Whether you are trying to lose weight or want to stay fit, referring to a gym guide for beginners is the best place to start with. Exercising in the gym and following a strict, healthy diet will help you a great deal. However, if you have never exercised in a gym, you need to know where to start from. That is where a gym guide for beginners will come in handy.
When you go to a gym for the first time, or even after a really long gap, your fellow gym-goers can give you the feeling that they’re on a highway to muscle mass and fitness while you are the newbie who’s just ‘struggling to get going’.
“You will notice people who seem to be torturing themselves and making alien noises, shuffling between so many machines that they could give Flash a run for his money. And there will be others just hanging out by the coffee bar. And that gets you thinking, they know it all, which is why they are here. Wrong! Most people don’t know what they are doing in the gym. Most of us are self conscious and pretending to hold it together,” opines Sanaa Vidyalankar, founder of Soul to Sole Fitness and Dance Hub, Delhi.
So that you don’t end up getting confused about what exercises to start off with, we lay out five basic routines for a gym newbie.
Warm up is absolutely essential, since you want your body and joints to be ready to tackle the exercises for the rest of your session.
Sanaa gives us an easy-to-follow warm up routine to start off with. Roll your head in half circles slowly, from shoulder to shoulder.
Slowly roll your shoulders forwards and backwards.
Keep your legs stationary, and twist your torso, left and right.
Benefits: Warm up helps increase the body temperature, which helps the muscles to contract more forcefully and also relax smoothly. Muscle elasticity also improves, due to which there is less risk of pulling or straining your muscles.
Quad and Hamstring Stretch
Now that you’re warmed up, move on to exercises that work out your entire body and make your time at the gym totally worth it.
Sanaa believes in the ‘rule of 10’, that is, do 10 push-ups and 10 bodyweight squats, and do this circuit 4 times. If you find it difficult to finish the entire routine, do not stress. It’s your first day, do it regularly and your strength and stamina shall build up.
Benefits: Push-ups work out your arms, abs and your lower body, all in one go.
Squatting helps in releasing testosterone and the human growth hormone, both of which aid in increasing muscle mass.
Jumping jacks are an excellent exercise for the overall fitness, and can be a suitable replacement for skipping, in case you don’t have your skipping rope.
This is how you do jumping jacks:
Stand straight with your feet together and keep your hands at your sides.
Raise your arms over your head while jumping, and place your feet at the sides.
Get back to the first position.
Benefits: “Jumping jacks boost your heart rate. An increased heart rate causes the body to burn more calories and burn fat, which results in weight loss.

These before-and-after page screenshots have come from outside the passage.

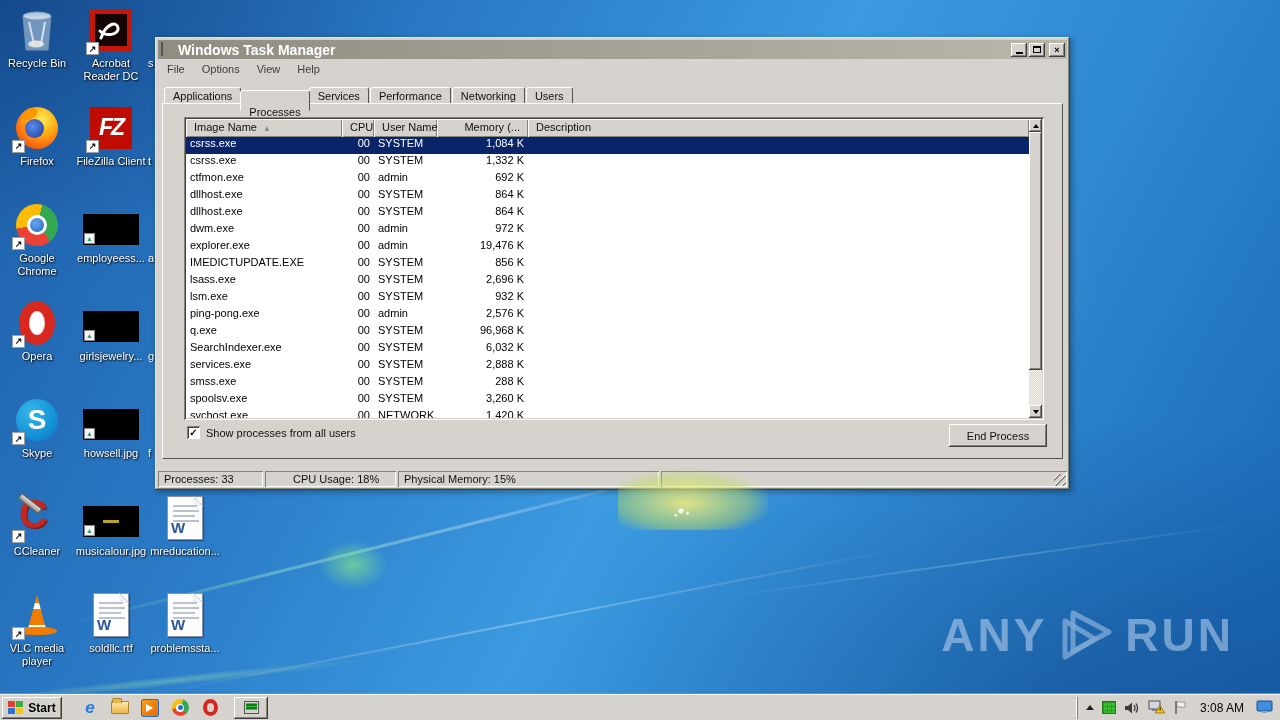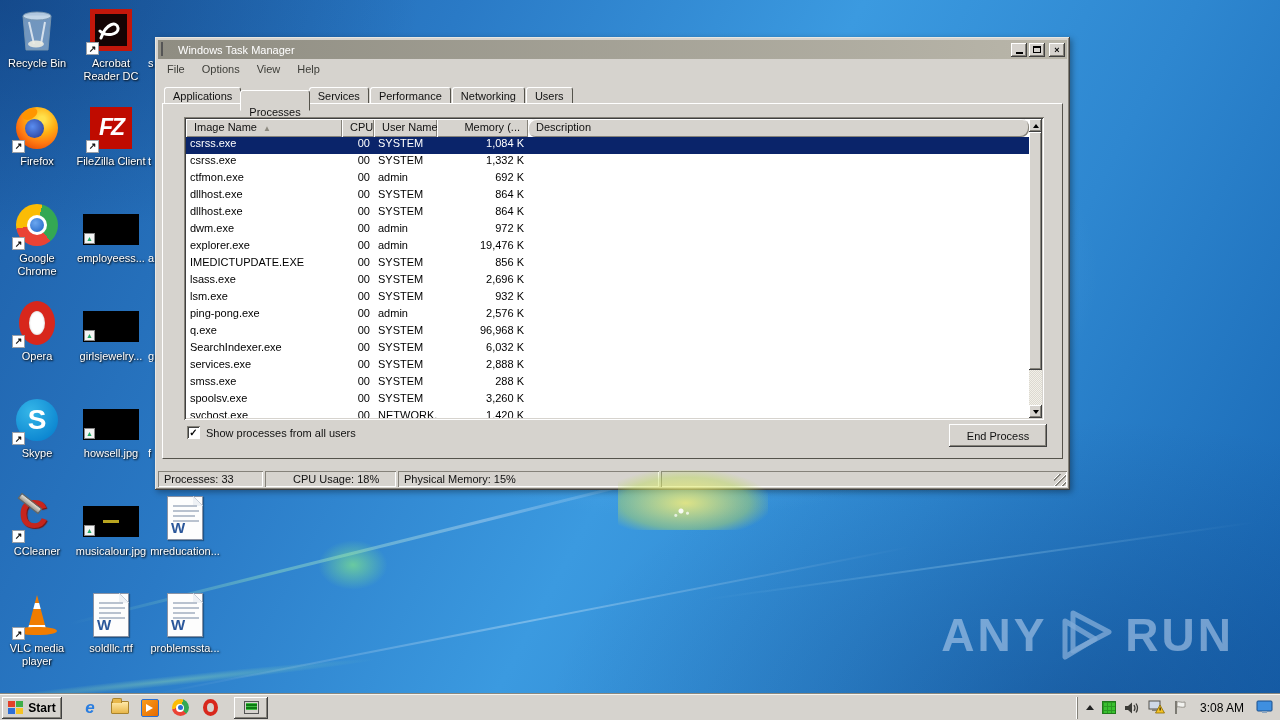--- a/index.html
+++ b/index.html
@@ -65,7 +65,7 @@
   .titlebar { position:absolute; left:3px; top:3px; right:3px; height:19px;
       background:linear-gradient(90deg, #8f8d82, #b9b6aa); display:flex; align-items:center; padding:0 2px; }
   .titlebar .ticon { width:14px; height:13px; margin:0 3px 0 1px; }
-  .titlebar .ttext { color:#fff; font-weight:normal; font-size:11px; flex:1; }
+  .titlebar .ttext { color:#fff; font-weight:bold; font-size:14px; flex:1; }
   .tbtn { width:16px; height:14px; margin-left:2px; display:flex; align-items:center; justify-content:center;
       font-size:9px; font-weight:bold; color:#000; }
   .tbtn .minbar { width:7px; height:2px; background:#000; margin-top:7px; }

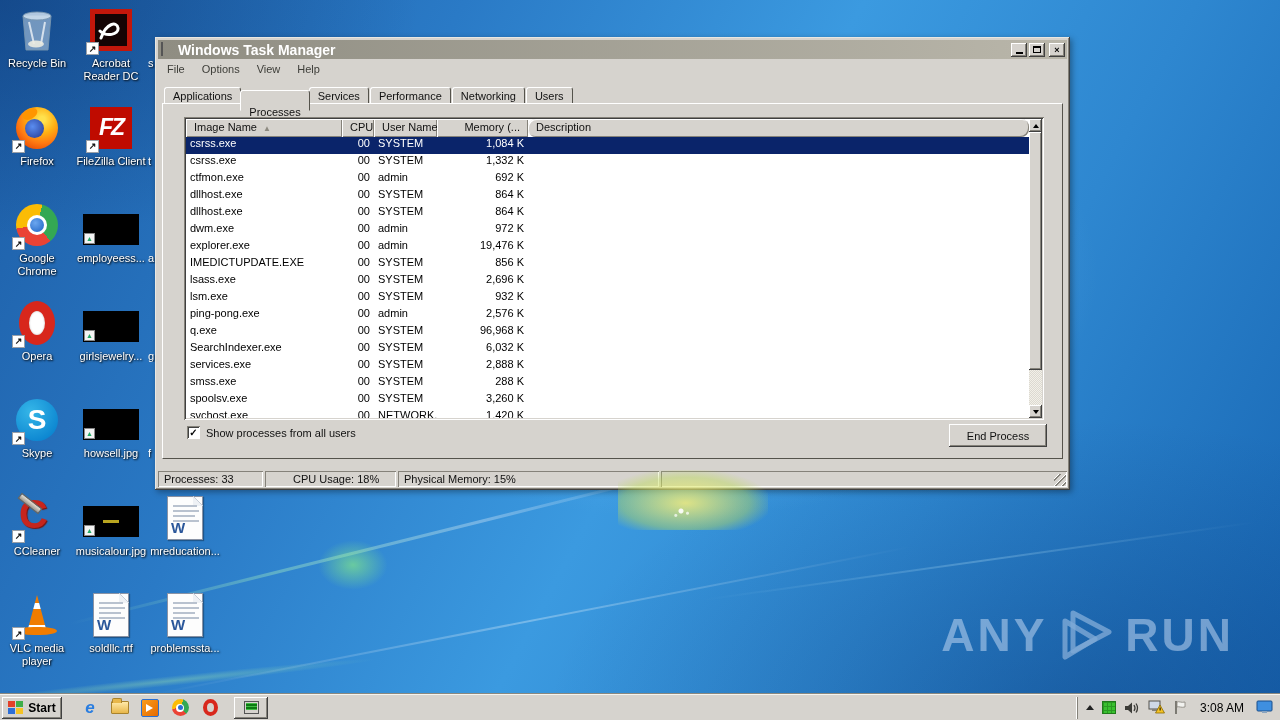--- a/index.html
+++ b/index.html
@@ -402,7 +402,7 @@
             <div class="hcell c-cpu">CPU</div>
             <div class="hcell c-user">User Name</div>
             <div class="hcell c-mem">Memory (...</div>
-            <div class="hcell c-desc" style="flex: 1 1 0%; border-radius: 8px;">Description</div>
+            <div class="hcell c-desc" style="flex: 1 1 0%;">Description</div>
           </div>
         <div class="lv-rows" id="lvrows">
             <div class="prow sel">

By breathing deeply while performing jumping jacks, blood circulation is improved and oxygenates your blood and muscles,” says Arushi Verma, co-founder, Fitpass, Delhi.
The burpee is a full body workout that involves a lot of strength and is the ultimate of functional fitness. For beginners, this is how a burpee is done:
Stand with your feet shoulder-width apart.

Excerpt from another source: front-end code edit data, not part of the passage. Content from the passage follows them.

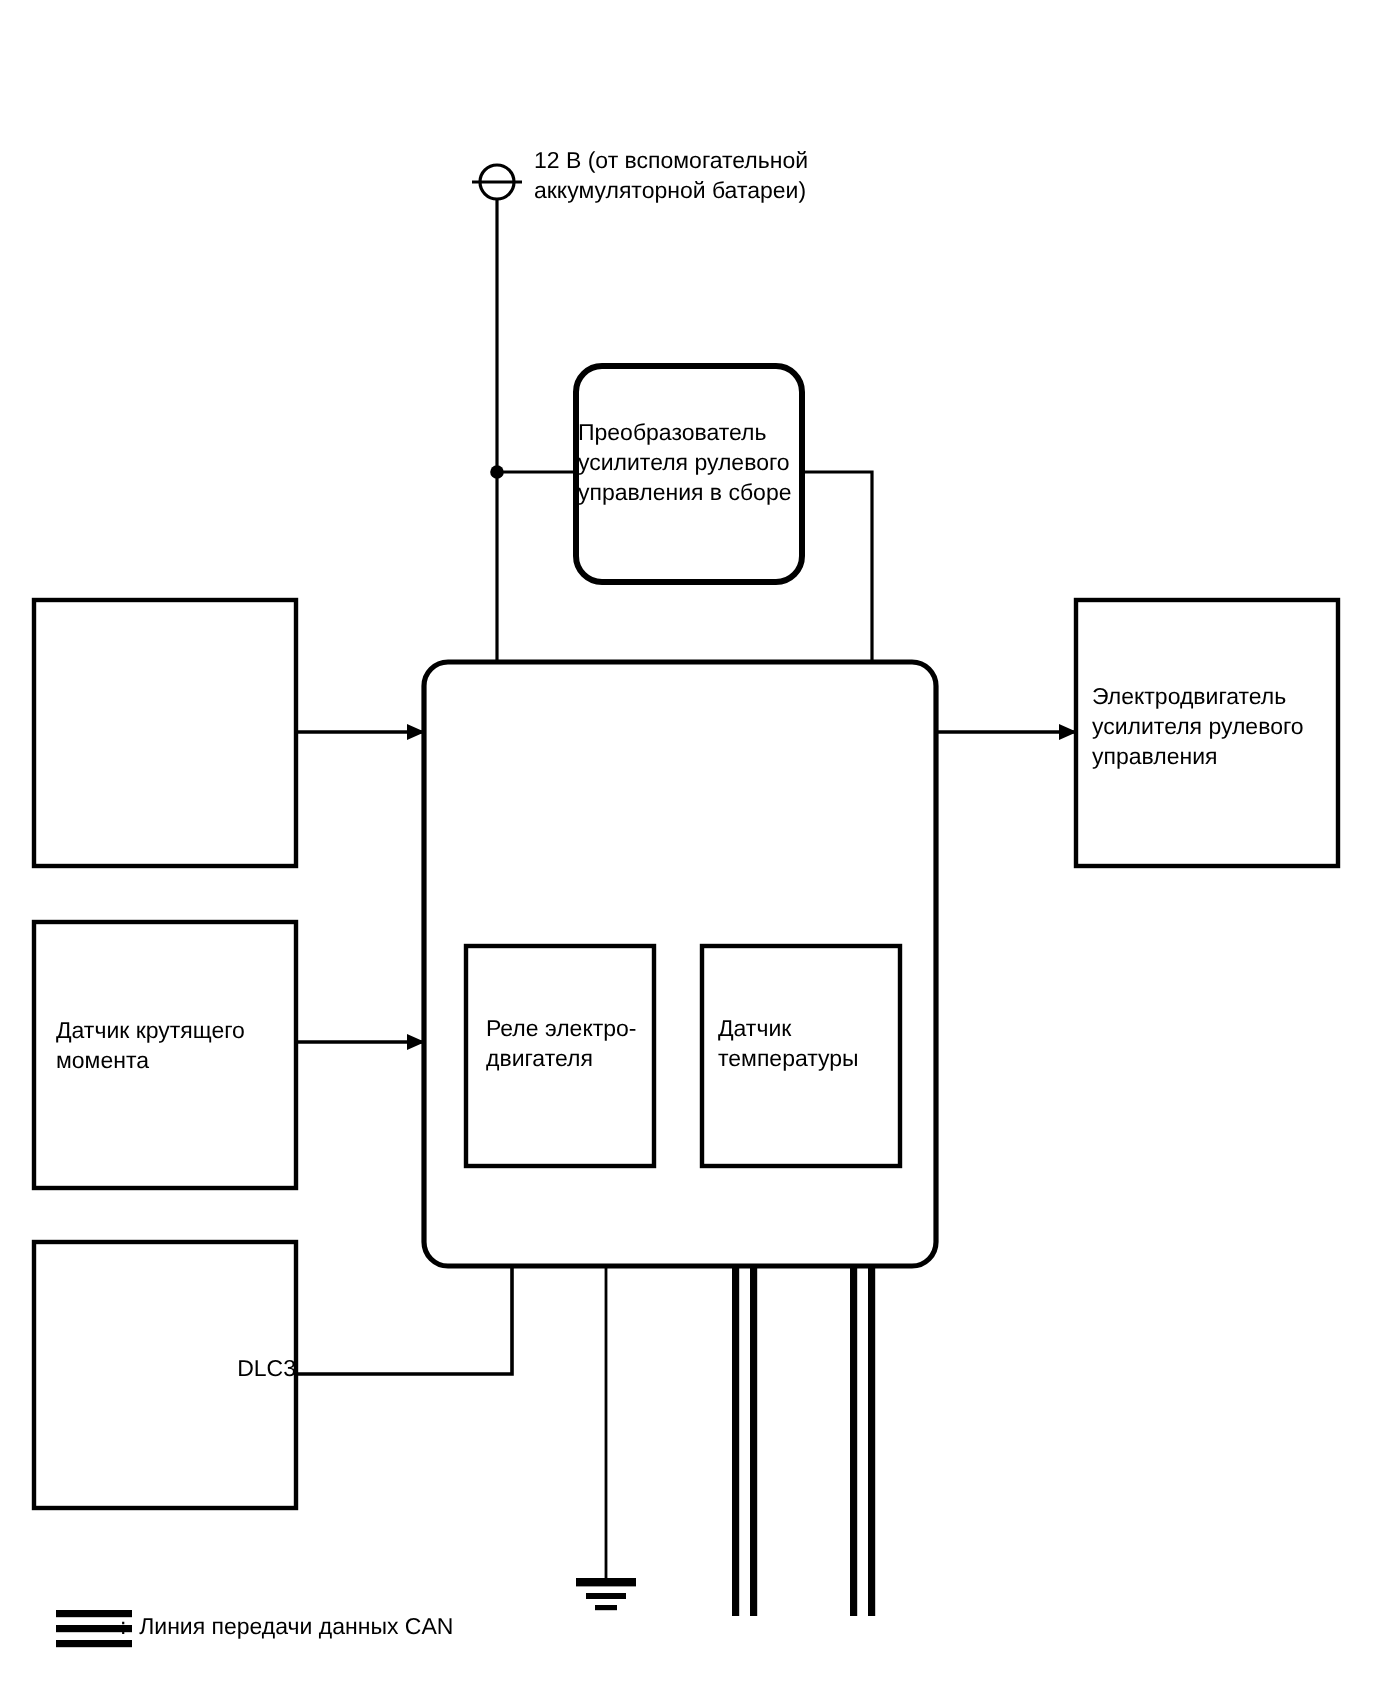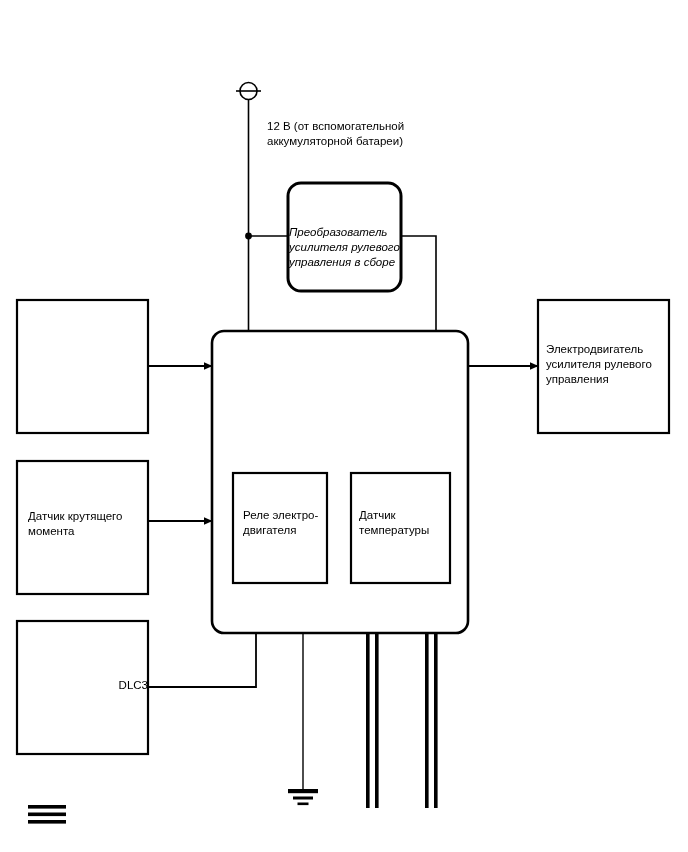--- a/index.html
+++ b/index.html
@@ -40,7 +40,6 @@
     left: 267px;
     top: 74px;
     width: 160px;
-    margin-top: 45px;
   }
   #converter-label {
     left: 289px;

Push your hips back, and with bended knees, lower your body into squat position.
Put your hands on the floor right in front of your feet.
Jump lightly and land on the balls of your feet in the plank position. Jump back such that they land just out of your hands.
Put your arms over your head and jump.
Once you land back, get into the squat position for your next rep.
Benefits: With every rep, you’ll work your arms, chest, quads, glutes, hamstrings, and abs.
The plank is fast becoming an excellent exercise to test one’s strength and stamina. And if Milind Soman’s 78-year-old mother can do it for 80 seconds, so can you!
Get into the push-up position.
You need to bend your elbows 90 degrees and rest the weight on your forearms. Your elbows need to be directly underneath your shoulders, and you should form a straight line from your head to toe.
Hold on this position as long as you can. (One minute is pretty good for beginners).
Benefits: “The plank is one of the best exercises for core conditioning, but it also works your glutes and hamstrings, supports proper posture, and improves balance,” says Verma.